* **To do**
Please print each entry below exactly as it stands, but without any pictures.
***** Input for this task
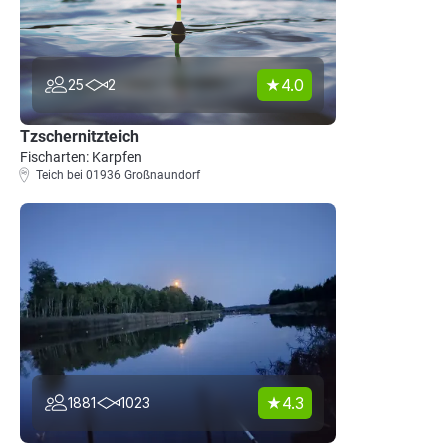
4.0
25
2
Tzschernitzteich
Fischarten: Karpfen
Teich bei 01936 Großnaundorf
4.3
1881
1023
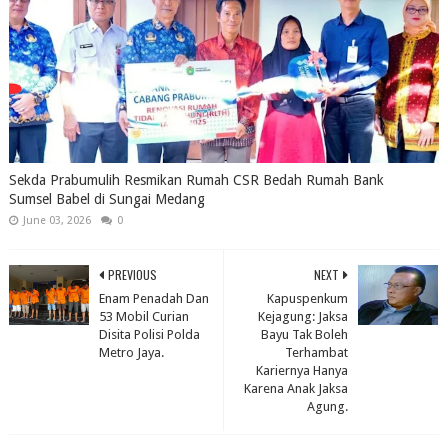
Sekda Prabumulih Resmikan Rumah CSR Bedah Rumah Bank
Sumsel Babel di Sungai Medang
June 03, 2026
0
PREVIOUS
NEXT
Enam Penadah Dan
Kapuspenkum
53 Mobil Curian
Kejagung: Jaksa
Disita Polisi Polda
Bayu Tak Boleh
Metro Jaya.
Terhambat
Kariernya Hanya
Karena Anak Jaksa
Agung.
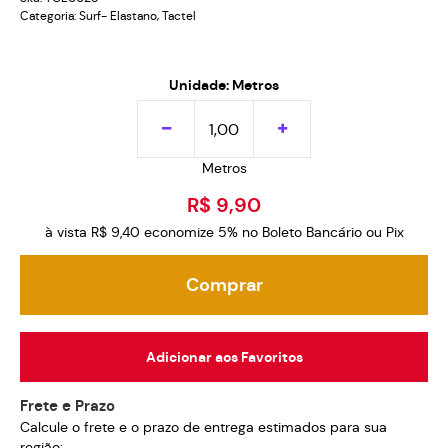
Categoria:
Surf- Elastano
,
Tactel
Unidade: Metros
Metros
R$ 9,90
à vista
R$ 9,40
economize
5%
no Boleto Bancário ou Pix
Comprar
Adicionar aos Favoritos
Frete e Prazo
Calcule o frete e o prazo de entrega estimados para sua
região:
**********
* **Result for this exercise**
4.0
25
2
Tzschernitzteich
Fischarten: Karpfen
Teich bei 01936 Großnaundorf
4.3
1881
1023
Sekda Prabumulih Resmikan Rumah CSR Bedah Rumah Bank
Sumsel Babel di Sungai Medang
June 03, 2026
0
PREVIOUS
NEXT
Enam Penadah Dan
Kapuspenkum
53 Mobil Curian
Kejagung: Jaksa
Disita Polisi Polda
Bayu Tak Boleh
Metro Jaya.
Terhambat
Kariernya Hanya
Karena Anak Jaksa
Agung.
Categoria:
Surf- Elastano
,
Tactel
Unidade: Metros
Metros
R$ 9,90
à vista
R$ 9,40
economize
5%
no Boleto Bancário ou Pix
Comprar
Adicionar aos Favoritos
Frete e Prazo
Calcule o frete e o prazo de entrega estimados para sua
região:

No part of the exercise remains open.